Ellie and Claire are alike: two women, living in isolation, who feel responsible for the actions of their husbands, both of whom are potentially (likely?) child murders. Ellie and Claire talk about how they met their respective men. Claire used to be a hairdresser, and the sexual spark when she met Lee was instant. Ellie met Joe when he was working as a paramedic. She describes him as “kind and twinkly.” She is almost (almost) giggly at the memory. Claire sees herself and Ellie as victims of these men—she describes Lee as like a “drug” for her—while Ellie sees a cause in Claire. Ellie can help both of them rebuild: “I need to put something right. We could do it together.” All the while they are out chatting, Hardy is snooping and finds the letter with the bluebell.

At night, Ellie raps on Hardy’s door. Claire has agreed, but Ellie demands that Hardy promise her that Claire will be safe. For a meeting spot, Hardy picks Ellie’s old house, the one she hasn’t been in since the life she knew there was destroyed. She walks in to find yellow tape still there, mail piled up, photos of her now-broken family. Hardy arrives following the trial and bugs the living room with a recorder and cameras. They have agreed that Ellie will wait at the front of the house while Hardy will wait in the kitchen. The encounter will last 15 minutes. Hardy brings Lee to the house, takes his coat and pats him down, confiscating a Swiss Army Knife. Ellie delivers Claire. Alone, Lee says, “Oh God, I missed you.” But he says he needs to check her for wires and opens her blouse. It’s threatening but also intensely sexual, the chemistry she described between them was accurate. But we don’t hear much of their conversation, because the meetup goes awry.

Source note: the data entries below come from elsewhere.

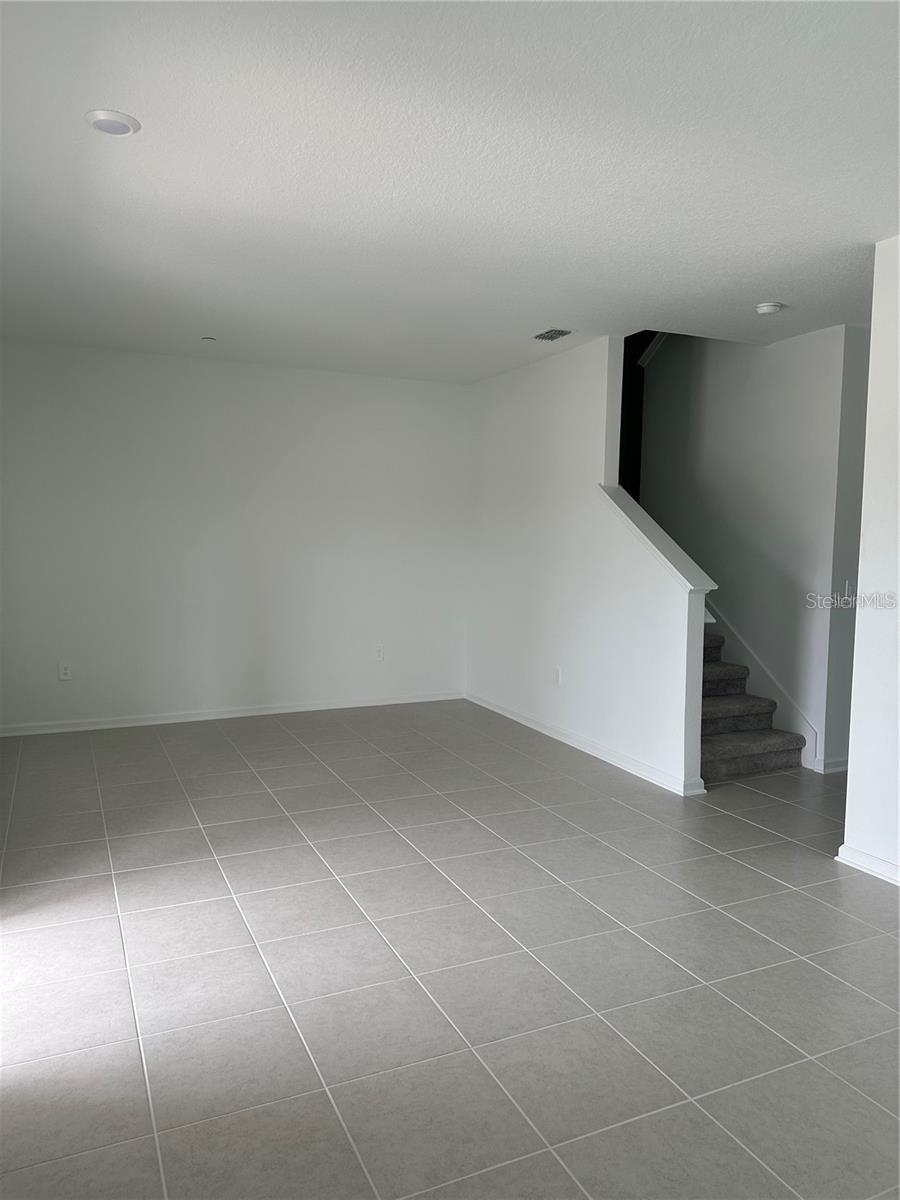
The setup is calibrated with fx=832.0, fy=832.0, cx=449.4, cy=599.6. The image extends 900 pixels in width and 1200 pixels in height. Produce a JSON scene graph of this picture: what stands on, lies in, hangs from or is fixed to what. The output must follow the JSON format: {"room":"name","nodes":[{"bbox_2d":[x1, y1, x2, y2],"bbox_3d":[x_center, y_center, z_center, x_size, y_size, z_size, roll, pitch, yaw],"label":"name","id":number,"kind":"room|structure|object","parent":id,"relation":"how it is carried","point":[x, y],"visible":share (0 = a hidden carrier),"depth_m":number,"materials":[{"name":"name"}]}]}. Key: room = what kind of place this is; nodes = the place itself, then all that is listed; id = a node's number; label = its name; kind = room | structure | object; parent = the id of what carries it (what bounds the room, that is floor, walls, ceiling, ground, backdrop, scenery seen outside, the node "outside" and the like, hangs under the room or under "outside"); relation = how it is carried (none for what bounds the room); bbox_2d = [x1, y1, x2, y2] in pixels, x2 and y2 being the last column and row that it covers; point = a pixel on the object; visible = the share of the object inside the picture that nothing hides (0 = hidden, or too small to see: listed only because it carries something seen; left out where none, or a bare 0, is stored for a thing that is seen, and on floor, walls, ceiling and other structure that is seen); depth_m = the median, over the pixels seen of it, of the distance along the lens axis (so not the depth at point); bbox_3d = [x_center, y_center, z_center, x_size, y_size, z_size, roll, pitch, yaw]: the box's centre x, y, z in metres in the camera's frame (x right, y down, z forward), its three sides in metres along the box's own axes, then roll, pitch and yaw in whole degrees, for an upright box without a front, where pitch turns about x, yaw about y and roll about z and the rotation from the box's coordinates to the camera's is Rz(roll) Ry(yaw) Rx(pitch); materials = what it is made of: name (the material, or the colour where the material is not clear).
{"room":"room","nodes":[
{"label":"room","id":0,"kind":"room"},
{"bbox_2d":[0,339,470,732],"bbox_3d":[-1.704,-0.448,6.425,4.256,2.723,0.147,-1,5,-25],"label":"back wall","id":1,"kind":"structure","parent":0,"point":[216,371],"depth_m":6.32,"materials":[{"name":"white paint"}]},
{"bbox_2d":[58,661,72,680],"bbox_3d":[-2.695,0.496,5.834,0.077,0.127,0.009,-1,5,-25],"label":"wall socket","id":2,"kind":"object","parent":1,"relation":"attached to","point":[63,674],"visible":0.99,"depth_m":5.83,"materials":[{"name":"white plastic"}]},
{"bbox_2d":[0,690,464,736],"bbox_3d":[-1.707,0.872,6.437,4.061,0.079,0.017,-1,5,-25],"label":"baseboard","id":3,"kind":"structure","parent":1,"relation":"attached to","point":[243,714],"depth_m":6.38,"materials":[{"name":"white paint"}]},
{"bbox_2d":[374,645,384,661],"bbox_3d":[-0.578,0.437,6.812,0.076,0.122,0.009,-1,5,-25],"label":"wall socket","id":4,"kind":"object","parent":1,"relation":"attached to","point":[379,654],"visible":1,"depth_m":6.81,"materials":[{"name":"white plastic"}]},
{"bbox_2d":[0,699,899,1199],"bbox_3d":[1.213,1.254,3.561,7.603,0.108,8.315,-1,5,-25],"label":"tile floor","id":5,"kind":"structure","parent":0,"point":[747,873],"depth_m":2.79,"materials":[{"name":"grey tile"}]},
{"bbox_2d":[699,625,810,782],"bbox_3d":[1.308,-0.058,6.239,1.099,2.050,2.889,-1,5,-25],"label":"staircase","id":6,"kind":"structure","parent":5,"relation":"on","point":[723,755],"depth_m":5.43,"materials":[{"name":"carpet"}]},
{"bbox_2d":[0,0,899,381],"bbox_3d":[0.729,-1.581,3.150,6.340,0.132,7.918,-1,5,-25],"label":"ceiling","id":7,"kind":"structure","parent":0,"point":[545,313],"depth_m":2.96,"materials":[{"name":"white paint"}]},
{"bbox_2d":[84,109,140,136],"bbox_3d":[-1.068,-1.503,2.634,0.165,0.016,0.165,-1,5,-25],"label":"recessed light","id":8,"kind":"object","parent":7,"relation":"in","point":[110,124],"visible":0.99,"depth_m":2.61,"materials":[{"name":"white plastic"}]},
{"bbox_2d":[200,335,216,342],"bbox_3d":[-1.599,-1.726,5.518,0.097,0.022,0.096,-1,5,-25],"label":"sprinkler head","id":9,"kind":"object","parent":7,"relation":"attached to","point":[206,339],"visible":0.99,"depth_m":5.50},
{"bbox_2d":[532,327,574,341],"bbox_3d":[0.645,-1.681,5.270,0.178,0.011,0.304,-1,5,-25],"label":"air vent","id":10,"kind":"object","parent":7,"relation":"in","point":[555,336],"visible":0.99,"depth_m":5.25,"materials":[{"name":"metal"}]},
{"bbox_2d":[754,301,782,315],"bbox_3d":[1.742,-1.590,4.549,0.139,0.043,0.140,-1,5,-25],"label":"smoke detector","id":11,"kind":"object","parent":7,"relation":"attached to","point":[760,308],"visible":0.99,"depth_m":4.51,"materials":[{"name":"white"}]},
{"bbox_2d":[462,332,704,795],"bbox_3d":[0.791,-0.397,5.938,0.133,2.797,3.054,-1,5,-25],"label":"stair wall","id":12,"kind":"structure","parent":0,"point":[562,397],"depth_m":5.68,"materials":[{"name":"white paint"}]},
{"bbox_2d":[552,667,561,685],"bbox_3d":[0.746,0.536,5.825,0.012,0.132,0.080,-1,5,-25],"label":"wall socket","id":13,"kind":"object","parent":12,"relation":"attached to","point":[557,676],"visible":0.99,"depth_m":5.81,"materials":[{"name":"white plastic"}]},
{"bbox_2d":[465,691,705,796],"bbox_3d":[0.762,0.952,5.919,0.022,0.085,2.862,-1,5,-25],"label":"baseboard","id":14,"kind":"structure","parent":12,"relation":"attached to","point":[517,719],"depth_m":5.49,"materials":[{"name":"white paint"}]},
{"bbox_2d":[597,480,716,592],"bbox_3d":[1.256,-0.379,5.125,0.203,0.526,1.079,-1,5,-25],"label":"half wall cap","id":15,"kind":"object","parent":12,"relation":"attached to","point":[646,520],"visible":0.71,"depth_m":4.96,"materials":[{"name":"white paint"}]},
{"bbox_2d":[637,326,859,774],"bbox_3d":[1.991,-0.876,5.914,0.129,3.752,1.846,-1,5,-25],"label":"stairwell wall","id":16,"kind":"structure","parent":0,"point":[713,392],"depth_m":5.55,"materials":[{"name":"white paint"}]},
{"bbox_2d":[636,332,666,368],"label":"handrail","id":17,"kind":"structure","parent":16,"relation":"attached to","point":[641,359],"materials":[{"name":"white paint"}]},
{"bbox_2d":[705,604,819,770],"bbox_3d":[1.927,0.080,6.006,0.023,1.903,1.886,-1,5,-25],"label":"stair skirt trim","id":18,"kind":"object","parent":16,"relation":"attached to","point":[809,729],"visible":0.34,"depth_m":5.62,"materials":[{"name":"white paint"}]},
{"bbox_2d":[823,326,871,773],"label":"hallway wall","id":19,"kind":"structure","parent":0,"point":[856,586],"depth_m":5.08,"materials":[{"name":"grey paint"}]},
{"bbox_2d":[817,756,848,773],"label":"baseboard","id":20,"kind":"structure","parent":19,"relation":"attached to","point":[844,762],"depth_m":5.16,"materials":[{"name":"white paint"}]},
{"bbox_2d":[841,234,899,884],"bbox_3d":[2.570,-0.036,2.174,0.143,2.732,3.535,-1,5,-25],"label":"right wall","id":21,"kind":"structure","parent":0,"point":[898,591],"depth_m":3.59,"materials":[{"name":"white paint"}]},
{"bbox_2d":[836,843,899,885],"bbox_3d":[2.486,1.277,2.154,0.021,0.081,3.596,-1,5,-25],"label":"baseboard","id":22,"kind":"structure","parent":21,"relation":"attached to","point":[878,860],"depth_m":3.63,"materials":[{"name":"white paint"}]}
]}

Ellie has been followed by Nigel, who tells Beth that Ellie went back to her old home. Beth proceeds to go confront Ellie, who is on the phone with Hardy, keeping watch on Lee. Beth charges Ellie with having the gall to move back in after the news that her actions impeded the case. Beth starts pushing her, accusing her that she knew beating him would help him. In Beth’s frustration her water breaks; and in the hubbub Lee, noticing that Ellie wasn’t standing guard, escapes, taking Claire with him.

One one hand it’s hard not to feel for Beth. She’s a woman who lost her son, after all. Her mother has also died. Her husband is distant. She asks him to go out on a date and he brushes her requests for dinner or movies aside, saying that it’s too expensive. “I feel like we don’t see each other,” Beth says. Mark, however, is coping in his own way, playing video games in secret with Tom. Why? He tells Tom: “Maybe it’s because I think that if it was the other way around and Dan had been left behind I’d want someone looking out for him, you know? Part of me feels that it’s my fault, what happened to Dan and what happened to all of us. I just feel like I’m somehow responsible for it.” Still, Beth’s treatment of Ellie has been vicious, pulling our sympathies away from her.

Let’s end, however, on Joe. There has been nothing so far to imply that Joe did not kill Danny. The defense’s successes have not altered what we know about the circumstances surrounding Danny’s death. And while Ellie is on the way to accepting her fate, Joe wants his old life back, pleading with Paul Coates, who tries to convince Joe to change his plea, to bring him a photo of Fred and to tell Tom he loves him and that he’s going to come home soon. Could Joe be innocent on some level? Or is he just trying to save whatever’s left of his hide?

Other suspicions

  • Who was Sharon on the phone to in her room at the inn? “Look you’ve got to sort yourself out,” she says. It seemed like a personal call—she ends, tearfully, telling the person she loves him/her.
  • Why does Jocelyn ask Maggie to read to her?
  • Why is Oliver such an uncaring jerk?
  • Why will I never be able to get over the fact that barristers in the UK have to wear wigs?